Advice of the Week: I've read some quite poor published work lately. In fact, I'd go so far as to say that I reject much better manuscripts than some of the published books I've read lately. What do all of these poor books have in common? They are agented. So, the advice I'm giving this week is - Do whatever you can to get an agent. Make the rounds, go to conventions, pay astronomical fees for pitch sessions - anything to get yourself out there. This business is small and unfair, so you might as well play by the rules and play the same game everyone else is playing. I've seen some manuscripts that I outright rejected end up with decent agencies and good publishers. Whether those manuscripts evolved into good books after I saw them is perhaps open to question; but the fact remains that there they are, published, and sitting on someone's shelf.
Submissions: I am currently open to submissions. Of course, I cannot tell you who I am, as that would ruin all the fun of doing this blog, and I'm not ready to give it up, quite yet. (I like the nice emails, as well as the snarky ones.) But let me say this: We are listed in LMP as a publisher that accepts unagented queries. So, if you have a good manuscript and are tired of bumping up against brick walls everywhere you turn, check out the LMP listings and try submitting to an independent press. Most serious writers understand the pros and cons of the big houses vs. the indies, so I won't list them here. But I can say that I'm proud of the work we do, and we're funded by some really wonderful people who want me to keep finding fabulous books by new writers. So, think about submitting to us.
UPDATE since original post: LMP is Literary Market Place. It has a high price tag, but you can likely find a copy at your local library, or can sort through the listings at a Barnes & Noble. Another place (online) to find publishers that are accepting submissions is Duotrope.

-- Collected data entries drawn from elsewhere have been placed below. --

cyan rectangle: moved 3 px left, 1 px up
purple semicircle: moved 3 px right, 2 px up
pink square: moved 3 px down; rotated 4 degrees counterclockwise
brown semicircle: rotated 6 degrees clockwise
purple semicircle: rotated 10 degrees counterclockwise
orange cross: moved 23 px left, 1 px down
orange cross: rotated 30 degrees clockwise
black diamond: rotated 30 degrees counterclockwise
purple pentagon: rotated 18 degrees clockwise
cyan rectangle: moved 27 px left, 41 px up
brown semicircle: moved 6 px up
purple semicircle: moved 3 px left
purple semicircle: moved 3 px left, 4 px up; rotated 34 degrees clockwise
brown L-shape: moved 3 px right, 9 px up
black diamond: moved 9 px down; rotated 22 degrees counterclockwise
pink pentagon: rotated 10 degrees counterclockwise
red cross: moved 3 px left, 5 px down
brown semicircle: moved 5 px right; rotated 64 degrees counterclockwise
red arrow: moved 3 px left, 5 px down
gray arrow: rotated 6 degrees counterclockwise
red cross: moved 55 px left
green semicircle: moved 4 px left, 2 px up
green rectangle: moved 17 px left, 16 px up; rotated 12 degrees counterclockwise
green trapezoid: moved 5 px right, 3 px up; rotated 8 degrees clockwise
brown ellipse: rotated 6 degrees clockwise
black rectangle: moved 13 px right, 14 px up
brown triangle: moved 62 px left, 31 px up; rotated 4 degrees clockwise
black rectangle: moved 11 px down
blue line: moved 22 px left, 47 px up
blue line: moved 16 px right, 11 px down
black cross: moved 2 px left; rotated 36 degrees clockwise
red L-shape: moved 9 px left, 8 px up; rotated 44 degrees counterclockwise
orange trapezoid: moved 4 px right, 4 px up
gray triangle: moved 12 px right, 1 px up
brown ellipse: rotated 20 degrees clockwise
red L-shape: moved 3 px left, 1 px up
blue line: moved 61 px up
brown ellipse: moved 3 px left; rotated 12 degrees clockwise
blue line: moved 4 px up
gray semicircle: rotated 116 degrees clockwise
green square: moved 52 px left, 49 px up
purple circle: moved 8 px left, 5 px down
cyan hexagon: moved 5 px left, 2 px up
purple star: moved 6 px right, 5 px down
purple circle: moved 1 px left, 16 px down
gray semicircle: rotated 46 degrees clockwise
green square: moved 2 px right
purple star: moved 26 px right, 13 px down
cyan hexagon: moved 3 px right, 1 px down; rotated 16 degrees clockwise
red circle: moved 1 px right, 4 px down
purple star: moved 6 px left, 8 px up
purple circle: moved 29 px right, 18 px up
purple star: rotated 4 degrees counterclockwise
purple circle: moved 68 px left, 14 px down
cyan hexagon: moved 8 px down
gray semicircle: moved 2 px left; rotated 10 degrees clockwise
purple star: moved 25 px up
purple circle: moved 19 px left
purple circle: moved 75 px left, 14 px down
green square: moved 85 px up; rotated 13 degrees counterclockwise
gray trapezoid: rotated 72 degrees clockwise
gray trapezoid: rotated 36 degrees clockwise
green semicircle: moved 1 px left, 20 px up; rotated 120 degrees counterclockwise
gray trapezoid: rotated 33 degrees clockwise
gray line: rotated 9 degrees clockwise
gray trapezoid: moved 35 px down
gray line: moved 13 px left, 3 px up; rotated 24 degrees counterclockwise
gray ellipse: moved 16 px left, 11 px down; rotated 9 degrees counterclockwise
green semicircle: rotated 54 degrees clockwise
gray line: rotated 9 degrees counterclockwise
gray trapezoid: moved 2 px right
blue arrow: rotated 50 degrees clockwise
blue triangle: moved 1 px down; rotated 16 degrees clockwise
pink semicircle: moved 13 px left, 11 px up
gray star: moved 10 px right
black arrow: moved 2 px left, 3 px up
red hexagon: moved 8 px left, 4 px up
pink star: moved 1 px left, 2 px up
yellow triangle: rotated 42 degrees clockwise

Random House and Penguin: The Random House/Penguin merger is of course the big news of the week. Wow. Two superb, superb publishers coming together... it's almost a little intimidating, and I can only imagine the in-fighting that is going to reign supreme over the coming months. I'll be watching this situation with interest.The conventional wisdom is that the two houses are merging in an attempt to gain some more market power. Now, this is not something that I generally approve of - I think as a society we've become much, much too lax about allowing these massive mergers. But I also think the average person on the street cannot even begin to understand the power that Amazon wields and how it affects everything we do, every single day. The RH/Penguin merger is an attempt, it seems to me, to re-balance the power between a predatory company that gets away with far too much and the people who actually publish books. I recently read a very perceptive article talking about the way Wall Street does not really expect Amazon to turn a profit; and that business model is truly frightening, because that will allow it to keep undercutting its competitors and driving them out of business with impunity. I'm glad to see some people fighting back; I just hope it works. Given what happened with the DOJ suit against "price fixing" of ebooks a while back, I'm not hopeful.